By making subtle changes within the structure of government, including the name of his office from The Presidency to the Executive Office of the President, President Uhuru Kenyatta has left many confused on the hidden political agenda.
Executive Order No. 1 of 2020 issued Wednesday evening caused a stir with some commentators interpreting the changes to mean the Deputy President's office had been downgraded and tucked under the Executive Office of the President.
"This innocent looking nomenclature change has huge legal implications... President denotes singularity of power ... Presidency is shared power," lawyer Donald Kipkorir said in a message on Twitter.
But some constitutional lawyers said nothing has changed, explaining the order as a mere regularisation of changes in government.
In the reorganisation, the National Development Implementation and Communication Committee, headed by Dr Fred Matiang'i is not listed as one of the functions of the Interior ministry. Instead, a new role designated as Oversight and Co-ordination in delivery of National Priorities and Flagship Programmes has been created.
Whether the creation of the Cabinet as an institution under OP will lead to power shifts is not clear.
In the previous order, the Cabinet did not exist under institutions and was only listed as a function within the Presidency. It now means that President Kenyatta will have to appoint a substantive Secretary to the Cabinet, a position that is highly regarded within the government.
With the ongoing shifts in the political arena, whoever gets the seat will assume a superior position. The position was scrapped after President Kenyatta's attempt to appoint Monica Juma into the seat hit a snag when he failed to get parliamentary approval in 2015.
By renaming the Presidency, the President also appeared to whittle down some of the glamour that comes with a presidential system - perhaps in preparation for the constitutional changes proposed under the Building Bridges Initiative.
With this arrangement, DP William Ruto does not get any portfolio, and has to wait to be assigned duties. While he did not appoint his own staff, and his accounting officer was the State House Comptroller, Dr Ruto appears not to have lost anything other than glamour.
Also now within the Office of the President is the Nairobi Metropolitan Services (NMS) headed by Major General Mohamed Badi.
The NMS will now draw its funding from the Consolidated Funds Services (CFS), according to the new order. The order of January 14, and revised last month, thus gives NMS legal backing.
Without a legal instrument, the legitimacy of NMS has always been a subject of discussion with opinion among MPs divided whether it should draw funding from the CFS or the County Revenue Fund (CRF).
The PO shall also now be in charge of parliamentary liaison as well as co-ordination of constitutional commissions. The latter is likely to raise eyebrows considering that the commissions are supposed to be independent from the other arms of government.
In February, State House brokered a deal with Nairobi City County that saw the national government take over key functions from the devolved unit. Planning and management, transport, public works, health and ancillary services were transferred in the deal, which became effective on March 15. However, the NMS ran into headwinds in executing its functions after Governor Mike Sonko declined to sign the County's Supplementary Appropriation Bill, 2020, effectively locking out of the Sh15 billion to implement the functions.
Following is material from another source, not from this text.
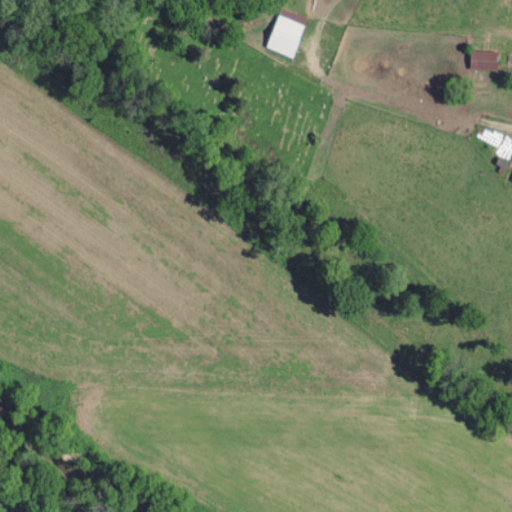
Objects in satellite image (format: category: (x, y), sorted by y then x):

To save the NMS from a financial crisis, the national government allocated it Sh1.5 billion in the Supplementary Budget II approved by the National Assembly in April. In the 2020/21 budget estimates, the National Treasury has allocated NMS Sh27.9 billion.
This week, President Kenyatta and former Prime Minister Raila Odinga were sighted in Nairobi, at night inspecting the work being carried out by the NMS. The NMS is one of the projects that the President is updated on daily.
The executive order is copied to all key government institutions includng the Attorney-General, Cabinet Secretaries, Chief Administrative Secretaries, Principal Secretaries.
Why an executive order that was issued on May 11 was released Wednesday remains baffling.